▶ [Records supplied]
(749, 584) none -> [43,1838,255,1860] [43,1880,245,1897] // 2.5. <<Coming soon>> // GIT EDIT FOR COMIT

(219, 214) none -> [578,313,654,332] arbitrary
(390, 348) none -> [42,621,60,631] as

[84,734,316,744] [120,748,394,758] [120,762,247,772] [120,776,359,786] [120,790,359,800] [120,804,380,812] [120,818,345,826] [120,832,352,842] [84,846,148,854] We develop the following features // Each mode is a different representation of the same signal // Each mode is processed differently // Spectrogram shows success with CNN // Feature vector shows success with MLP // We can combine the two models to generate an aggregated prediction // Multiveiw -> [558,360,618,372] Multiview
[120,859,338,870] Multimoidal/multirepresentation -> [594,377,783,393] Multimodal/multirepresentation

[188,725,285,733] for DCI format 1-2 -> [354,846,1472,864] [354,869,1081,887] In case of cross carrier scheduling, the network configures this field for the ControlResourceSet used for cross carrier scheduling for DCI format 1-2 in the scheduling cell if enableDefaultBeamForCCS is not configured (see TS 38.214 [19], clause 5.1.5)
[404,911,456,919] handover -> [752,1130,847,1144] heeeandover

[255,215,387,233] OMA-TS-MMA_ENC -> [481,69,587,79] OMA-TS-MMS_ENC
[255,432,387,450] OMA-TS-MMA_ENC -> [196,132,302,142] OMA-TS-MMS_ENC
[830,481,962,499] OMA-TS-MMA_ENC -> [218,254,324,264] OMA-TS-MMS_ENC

▶ [What you need to do]
Copy the lines above exactly, leaving every word as it is.

▶ [Task solution]
(749, 584) none -> [43,1838,255,1860] [43,1880,245,1897] // 2.5. <<Coming soon>> // GIT EDIT FOR COMIT

(219, 214) none -> [578,313,654,332] arbitrary
(390, 348) none -> [42,621,60,631] as

[84,734,316,744] [120,748,394,758] [120,762,247,772] [120,776,359,786] [120,790,359,800] [120,804,380,812] [120,818,345,826] [120,832,352,842] [84,846,148,854] We develop the following features // Each mode is a different representation of the same signal // Each mode is processed differently // Spectrogram shows success with CNN // Feature vector shows success with MLP // We can combine the two models to generate an aggregated prediction // Multiveiw -> [558,360,618,372] Multiview
[120,859,338,870] Multimoidal/multirepresentation -> [594,377,783,393] Multimodal/multirepresentation

[188,725,285,733] for DCI format 1-2 -> [354,846,1472,864] [354,869,1081,887] In case of cross carrier scheduling, the network configures this field for the ControlResourceSet used for cross carrier scheduling for DCI format 1-2 in the scheduling cell if enableDefaultBeamForCCS is not configured (see TS 38.214 [19], clause 5.1.5)
[404,911,456,919] handover -> [752,1130,847,1144] heeeandover

[255,215,387,233] OMA-TS-MMA_ENC -> [481,69,587,79] OMA-TS-MMS_ENC
[255,432,387,450] OMA-TS-MMA_ENC -> [196,132,302,142] OMA-TS-MMS_ENC
[830,481,962,499] OMA-TS-MMA_ENC -> [218,254,324,264] OMA-TS-MMS_ENC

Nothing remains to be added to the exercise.